Many of the historic homes in Natchez survived the Civil War and many are now bed and breakfast inns that allow tours of these treasures. The Historic Spanish Promenade that was built on the bluffs in 1790 is still being enjoyed today. That is where we started in the historic district of this alluring town.

Under the Hill was up next. It was the original Natchez which was a river port in 1730. At that time the area was home to gamblers, river pirates, highwaymen, and prostitutes. Around the time of the Revolutionary war the more respectable folks coming to the area built their fine homes on the bluffs above. Under the Hill is now home to eclectic shops and cafe’s. I did not see any current day prostitutes nor gamblers but I was there in the early after noon! Pictures below.

The following pictures are from the historic district, also full of eclectic shops. I really loved visiting this place.

Saint Mary’s Basilica was an excellent example of Gothic Revival architecture and was built in 1842. Wonderful!

Our last stop was the Melrose Estate, an 1800’s Greek revival-style mansion that reflects the height of Southern prosperity and “King Cotton.” It was built by the John T. McMurran family and has 21 guest rooms, original full bathroom and contains 80% of the original furnishings of the home. It is maintained by the National Parks Service and our guide Barnie was the best tour guide I’ve had. He knew his history and made it a fun and entertaining tour. I consider this place a must see. Pictures follow:

We thanked Barnie, our guide and headed back to camp. We were leaving for Beaumont, Texas at 6AM on 2/16/19. Another adventure on our trip of a lifetime. More to come.

Ocmulgee National Monument / Hay House

February 4th day trip to Ocmulgee memorial to the peoples of antiquity. 17,000 year record of human life on the Macon Plateau. This place felt sacred and the artifacts and mounds of these people were breathtaking. This is a 702 acre site with Temple, ceremonial earth lodge, and funeral mounds. Most artifacts are from the years 900-1200.

These people were known as Creeks and are from the Mississippian period. We spent hours exploring these wonderful artifacts.

Me at the entrance to the Ceremonial Earth Lodge Mound.

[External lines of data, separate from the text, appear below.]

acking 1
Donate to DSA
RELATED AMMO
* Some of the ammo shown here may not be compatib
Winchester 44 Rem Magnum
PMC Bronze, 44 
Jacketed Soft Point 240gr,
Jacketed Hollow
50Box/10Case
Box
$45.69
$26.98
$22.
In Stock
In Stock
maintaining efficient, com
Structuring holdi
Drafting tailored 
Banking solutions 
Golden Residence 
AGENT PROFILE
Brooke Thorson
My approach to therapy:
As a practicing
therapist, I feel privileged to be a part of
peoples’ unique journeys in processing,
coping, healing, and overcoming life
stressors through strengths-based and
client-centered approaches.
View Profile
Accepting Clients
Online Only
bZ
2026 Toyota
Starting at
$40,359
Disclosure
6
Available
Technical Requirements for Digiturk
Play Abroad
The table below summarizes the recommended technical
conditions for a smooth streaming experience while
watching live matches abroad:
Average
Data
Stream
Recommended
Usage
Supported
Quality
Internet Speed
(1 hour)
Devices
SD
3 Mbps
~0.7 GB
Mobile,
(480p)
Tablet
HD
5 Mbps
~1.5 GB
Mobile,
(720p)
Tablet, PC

View of Ceremonial Earth Lodge



Inside Ceremonial Lodge. The floor is 1000 years old.
Chieftains seat inside ceremonial lodge. Eagle effigy carved in floor in front. Once a year the sun shines through the door and highlighted where the chief sat. Truly this meant that he was THE Chief!
Ray going up to the Temple Mound.
Ray on steps to the Temple Mound.
View of Macon from the Temple Mound.
Enjoying the weather and the top of the Temple Mound.
The funeral mound with more than 100 graves. Much of this mound was lost when the railway went through in the 1830s.

After hours learning about human history, we moved on to tour the Hay House historic site in Macon. They Hay House is a beautiful 17,000 square foot marvel, built from 1855 to 1859 in the Italian Renaissance Revival Style, with all the modern conveniences. It was built by William Butler Johnston. He also became the keeper of the Confederate Treasury. There are rumors that Confederate gold is hidden in the walls and secret places of this home. To date, no one has found it. Johnston married at the age of 40 and took his bride on a 3 year honeymoon (called a grand tour) in Europe. The design for the house and the furnishings came from those travels.

Back of Hay House 1.
Back of Hay House 2.
Bryon Stained Glass in Stairwell.

Formal Dining Room.
Pantry Door from dining room.

Ball Room.
Double Living Room.
Sitting Room.

This ended our day. One of the takeaways from our two days in Macon: The people are the some of the most friendly and gracious that I have encountered in a very long time. Looking forward to what our tours tomorrow will bring.